* **Text segment**:
*** Begin section ***
In our analysis of the Decision’s shortcomings, however, we argue that Daniel Billy promises more than it delivers on two accounts. First, we argue that the failure of the Committee to clearly determine that states have a positive obligation to adopt climate change mitigation measures, in addition to adaptation measures is a significant limitation of the Decision. Without climate change mitigation, it will not be possible for Indigenous peoples on low-lyingi slands or in other climate-vulnerable locations to protect their land and way of life, the basis for several human rights. Further, climate change is perpetuated by industrialized states, but its effects are most keenly felt by communities, like that of the Torres Strait Islanders, who have contributed little to climate change. Neglecting to link states’ duty to mitigate climate change to human rights violations therefore ignores the colonial nature of climate change. Second, we argue that the Committee failed to consider the interconnectedness of the right to life with dignity in the context of climate change and Indigenous Peoples’ right to enjoy their culture when it rejected the Torres Strait Islanders’claim that Australia’s (in)action on climate change mitigation and adaptation violated the Islanders’ right to life with dignity. Notwithstanding these limitations, we conclude that the precedent set in Daniel Billy et a. v Australia will have a long-lasting positive impact in the fields of international environmental and human rights law.
*** End section ***
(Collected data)
*** Begin section ***
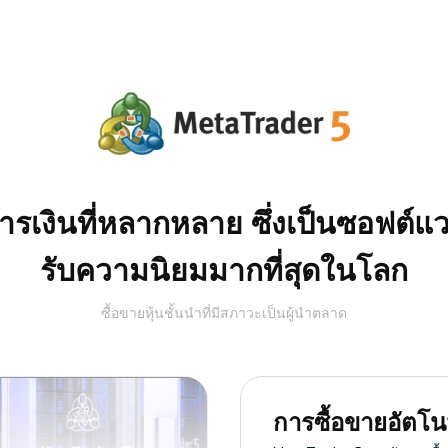
เงินที่หลากหลาย ซึ่งเป็นซอฟต์แวร
รับความนิยมมากที่สุดในโลก
ซื้อขายหุ้นชั้นนำที่มีสภาวะเป็นผู้นำตลาด
การซื้อขายอัตโนม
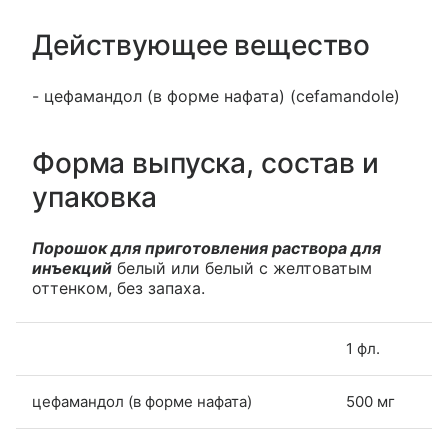
Действующее вещество
- цефамандол (в форме нафата) (cefamandole)
Форма выпуска, состав и
упаковка
Порошок для приготовления раствора для
инъекций
белый или белый с желтоватым
оттенком, без запаха.
1 фл.
цефамандол (в форме нафата)
500 мг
*** End section ***
* **What is expected**: In the passage on the Daniel Billy decision, list every point the authors introduce with "we argue" or "we conclude," and briefly state what each one asserts.

* **Output of the exercise**:
- "we argue that Daniel Billy promises more than it delivers on two accounts": the Decision falls short in two respects.
- "First, we argue": the Committee did not clearly determine that states have a positive obligation to adopt climate change mitigation measures in addition to adaptation measures. This is a significant limitation of the Decision.
- "Second, we argue": the Committee did not consider how the right to life with dignity in the context of climate change is interconnected with Indigenous Peoples' right to enjoy their culture. This failure occurred when it rejected the Torres Strait Islanders' claim concerning Australia's (in)action on climate change.
- "we conclude": despite these limitations, the precedent will have a long-lasting positive impact on international environmental and human rights law.